The uncertain future of the Equality Act

14 March 2022

9:17 AM

14 March 2022

9:17 AM

Sir Keir Starmer’s interpretation of the Equality Act has caused something of a stir. The Labour leader cited the Brown-era legislation to support his assertion that ‘trans women are women’ and that this ‘happens to be the law in the United Kingdom’. This reading of the Act has drawn criticism from gender-critical feminists, including the trans writer Debbie Hayton, who states:

If Keir Starmer thinks that I am a woman, I am delighted to tell him the truth. Transwomen (like me) are male, while women (like my wife) are female. Biology does not lie, male is not female, and therefore transwomen are not women.

For all my many other sins, I am not a lawyer. When I read the Equality Act, as a layman, it seems clear that its two relevant protected characteristics are ‘gender reassignment’ and ‘sex’. ‘A transsexual person’, for the purposes of the Act, is ‘a person who has the protected characteristic of gender reassignment’, while the characteristic of sex is ‘a reference to a man or to a woman’ and ‘a reference to persons who share a protected characteristic is a reference to persons of the same sex’. The Act does not list ‘gender’ as a protected characteristic and it defines ‘gender reassignment’ as ‘reassigning the person’s sex by changing physiological or other attributes of sex’.

The other reason I know that the Equality Act doesn’t list ‘gender’ is that lobby groups and sympathetic public bodies routinely conflate sex and gender when talking about the Act or even outright misrepresent it by listing ‘gender’ or ‘sex and gender’ as the protected characteristic. If you think the law is already on your side, you don’t have to misstate it to make your case.

Here’s the thing, though. Maybe I’m wrong. I often am. Maybe Sir Keir is correct. He occasionally is. I’d suggest, however, that who’s right and who’s wrong, while very important, doesn’t change the impact of this debate on the Equality Act itself. A previously banal, uncontroversial piece of legislation is being placed at the heart of an acrimonious debate about first principles. That will not be without consequences.

The risk might not seem immediately obvious. The next election will be fought like the last one was between two broadly liberal parties, neither of which is terribly fussed about the Equality Act and certainly not minded to repeal or significantly amend it. But I’m not altogether convinced the future is with liberalism, at least going by current trends on left and right.

The illiberal right has made greater inroads in the United States and on the continent but there are green shoots visible in Britain. This is not the conservatism documented and espoused in the pages of The Spectator, with its sunny liberal Thatcherism, but the various offshoots of right-wing post-liberalism, from national populism and the harsh state to provincialism and competing ideals of the common good.

The left’s anti-liberalism has been more successful in Britain and is embodied in the rise of coercive progressivism, a collection of authoritarian impulses towards freedom of expression, religious conscience, and the integrity of the private sphere, especially the family.

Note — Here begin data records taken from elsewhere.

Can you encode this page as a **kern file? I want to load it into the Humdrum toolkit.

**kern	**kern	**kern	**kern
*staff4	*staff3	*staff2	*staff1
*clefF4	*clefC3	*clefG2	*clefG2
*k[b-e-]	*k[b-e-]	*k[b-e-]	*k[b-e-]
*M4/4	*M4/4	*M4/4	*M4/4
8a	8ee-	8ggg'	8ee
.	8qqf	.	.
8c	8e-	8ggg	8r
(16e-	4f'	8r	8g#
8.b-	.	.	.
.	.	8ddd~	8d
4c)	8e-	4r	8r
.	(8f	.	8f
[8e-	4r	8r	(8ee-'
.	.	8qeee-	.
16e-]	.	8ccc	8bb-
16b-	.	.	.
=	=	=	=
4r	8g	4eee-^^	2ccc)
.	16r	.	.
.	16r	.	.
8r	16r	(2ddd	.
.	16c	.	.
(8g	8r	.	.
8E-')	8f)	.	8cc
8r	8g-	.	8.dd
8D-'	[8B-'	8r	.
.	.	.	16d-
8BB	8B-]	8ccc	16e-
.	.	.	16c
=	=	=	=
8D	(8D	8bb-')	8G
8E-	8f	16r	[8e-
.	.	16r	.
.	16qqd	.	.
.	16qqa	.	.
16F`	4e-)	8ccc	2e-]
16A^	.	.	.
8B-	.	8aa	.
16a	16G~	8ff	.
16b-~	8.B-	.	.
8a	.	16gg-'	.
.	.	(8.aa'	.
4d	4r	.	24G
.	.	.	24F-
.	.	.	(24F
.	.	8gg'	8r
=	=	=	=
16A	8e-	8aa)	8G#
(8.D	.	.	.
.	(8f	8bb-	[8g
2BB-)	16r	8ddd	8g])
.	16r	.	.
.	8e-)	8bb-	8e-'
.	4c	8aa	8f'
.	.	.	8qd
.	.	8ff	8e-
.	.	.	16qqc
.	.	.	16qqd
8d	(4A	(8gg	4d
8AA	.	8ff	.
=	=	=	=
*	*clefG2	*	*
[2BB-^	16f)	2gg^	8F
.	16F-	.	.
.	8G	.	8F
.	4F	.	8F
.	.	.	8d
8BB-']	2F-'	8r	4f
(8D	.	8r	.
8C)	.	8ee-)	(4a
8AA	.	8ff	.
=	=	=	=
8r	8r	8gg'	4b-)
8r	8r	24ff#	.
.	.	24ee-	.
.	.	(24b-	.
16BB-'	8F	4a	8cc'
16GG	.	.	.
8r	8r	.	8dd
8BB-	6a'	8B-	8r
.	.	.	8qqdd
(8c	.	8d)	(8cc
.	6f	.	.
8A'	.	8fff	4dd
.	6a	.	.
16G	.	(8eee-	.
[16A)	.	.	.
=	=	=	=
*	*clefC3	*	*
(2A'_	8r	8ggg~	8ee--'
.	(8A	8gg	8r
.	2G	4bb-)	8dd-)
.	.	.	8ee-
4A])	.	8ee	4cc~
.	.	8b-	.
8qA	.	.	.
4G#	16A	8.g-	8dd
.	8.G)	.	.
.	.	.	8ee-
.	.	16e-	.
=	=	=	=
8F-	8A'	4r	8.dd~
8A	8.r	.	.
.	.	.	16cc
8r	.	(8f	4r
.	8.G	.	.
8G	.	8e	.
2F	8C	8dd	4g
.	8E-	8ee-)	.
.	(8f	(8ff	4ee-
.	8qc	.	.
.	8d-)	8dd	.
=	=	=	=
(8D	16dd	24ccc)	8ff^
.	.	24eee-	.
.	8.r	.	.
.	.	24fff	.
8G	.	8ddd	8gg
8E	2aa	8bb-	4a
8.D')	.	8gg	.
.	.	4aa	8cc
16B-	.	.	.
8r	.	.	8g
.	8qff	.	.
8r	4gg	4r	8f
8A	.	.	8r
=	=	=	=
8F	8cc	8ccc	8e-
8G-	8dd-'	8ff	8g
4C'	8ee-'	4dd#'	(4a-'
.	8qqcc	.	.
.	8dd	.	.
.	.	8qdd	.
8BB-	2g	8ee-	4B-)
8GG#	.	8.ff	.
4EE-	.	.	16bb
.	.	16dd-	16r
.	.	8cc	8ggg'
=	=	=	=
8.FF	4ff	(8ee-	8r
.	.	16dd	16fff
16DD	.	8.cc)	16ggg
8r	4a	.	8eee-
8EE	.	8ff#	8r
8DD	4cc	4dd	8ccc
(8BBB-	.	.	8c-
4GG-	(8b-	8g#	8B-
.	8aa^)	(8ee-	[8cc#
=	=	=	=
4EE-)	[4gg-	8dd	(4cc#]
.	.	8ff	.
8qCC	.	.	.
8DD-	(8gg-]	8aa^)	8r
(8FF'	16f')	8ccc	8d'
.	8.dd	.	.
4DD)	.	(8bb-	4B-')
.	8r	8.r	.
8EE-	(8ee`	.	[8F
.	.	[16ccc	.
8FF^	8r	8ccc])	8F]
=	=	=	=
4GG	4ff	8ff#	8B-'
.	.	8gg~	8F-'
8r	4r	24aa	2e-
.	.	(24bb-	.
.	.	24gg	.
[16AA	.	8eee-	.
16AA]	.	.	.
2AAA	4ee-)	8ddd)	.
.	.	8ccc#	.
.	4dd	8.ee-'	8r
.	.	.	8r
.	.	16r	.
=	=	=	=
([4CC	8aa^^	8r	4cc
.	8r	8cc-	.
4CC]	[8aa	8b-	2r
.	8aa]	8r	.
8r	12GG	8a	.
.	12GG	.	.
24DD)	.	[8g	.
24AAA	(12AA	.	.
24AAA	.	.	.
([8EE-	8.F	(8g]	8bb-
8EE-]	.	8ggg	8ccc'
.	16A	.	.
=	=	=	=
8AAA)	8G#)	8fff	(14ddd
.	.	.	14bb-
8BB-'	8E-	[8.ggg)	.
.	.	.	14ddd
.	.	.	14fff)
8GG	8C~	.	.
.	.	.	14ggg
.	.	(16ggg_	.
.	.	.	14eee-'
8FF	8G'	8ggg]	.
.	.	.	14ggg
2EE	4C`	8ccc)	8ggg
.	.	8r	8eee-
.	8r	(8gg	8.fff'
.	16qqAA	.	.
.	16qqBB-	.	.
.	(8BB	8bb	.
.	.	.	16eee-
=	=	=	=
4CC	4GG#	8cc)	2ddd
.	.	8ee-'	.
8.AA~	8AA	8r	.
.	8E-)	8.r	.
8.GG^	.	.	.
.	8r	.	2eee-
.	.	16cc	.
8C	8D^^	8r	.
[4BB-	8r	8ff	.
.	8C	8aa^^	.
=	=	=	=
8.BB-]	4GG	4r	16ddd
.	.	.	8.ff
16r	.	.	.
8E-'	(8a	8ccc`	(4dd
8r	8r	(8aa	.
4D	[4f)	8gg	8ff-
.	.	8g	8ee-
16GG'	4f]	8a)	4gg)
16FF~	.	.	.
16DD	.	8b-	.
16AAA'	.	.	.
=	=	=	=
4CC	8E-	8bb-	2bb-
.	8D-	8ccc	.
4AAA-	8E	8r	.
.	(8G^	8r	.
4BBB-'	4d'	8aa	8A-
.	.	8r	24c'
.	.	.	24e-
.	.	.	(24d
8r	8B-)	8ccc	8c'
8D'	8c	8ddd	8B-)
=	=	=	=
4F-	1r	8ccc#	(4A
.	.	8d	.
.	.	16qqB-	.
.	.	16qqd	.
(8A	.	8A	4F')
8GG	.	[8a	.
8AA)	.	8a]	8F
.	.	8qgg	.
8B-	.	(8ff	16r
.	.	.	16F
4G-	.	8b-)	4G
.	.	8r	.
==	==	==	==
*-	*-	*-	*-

The drive to force people to be progressive is at its most insatiable in relation to relatively new and highly contentious rethinkings of race and racism, as well as the belief that ‘gender identity’ both supersedes sex and is a matter of self-definition divorced from biology, medical classification and empiricism itself. The post-liberal left is especially anxious about the failure of observable reality to adhere to progressive doctrine and this as much as any impatience with political gradualism helps explain the party-line shift away from equality to ‘equity’ and more radical attacks on the social system.

Admittedly, philosophical evolutions of left and right are not the most scintillating subject matter. Netflix isn’t going to turn them into a 12-part drama any time soon. But they are important in the context of how the Equality Act is being dragged into the trans debate and what that could mean for the legislation and the political assumptions that underpin it. A post-liberal order, if that is indeed what we’re heading for, would be one in which the Equality Act would struggle to survive.

The post-liberal right sees the Act as the embedding in law of leftist ideology and deems its stratifications inorganic and socially disruptive. It would sorely love to get shot of the Act as an opening salvo against rights-based liberalism. The post-liberal left increasingly views the Act’s overall purpose — the very idea of equal treatment under the law — as outdated, redolent of white and other forms of privilege, and inhibitive of the sort of systemic upheaval progressives deem essential to achieving justice.

This all sounds very far away from a spineless politician giving a spineless answer to a question he knows he’s not allowed to answer honestly, but it’s not all that far. We are living through a violent changing of the political seasons in which even basic assumptions are becoming suddenly unmoored. Or, if you want what the kids call the tl;dr version: don’t pin everything that matters to you on the Equality Act. It may not be around as long as you think.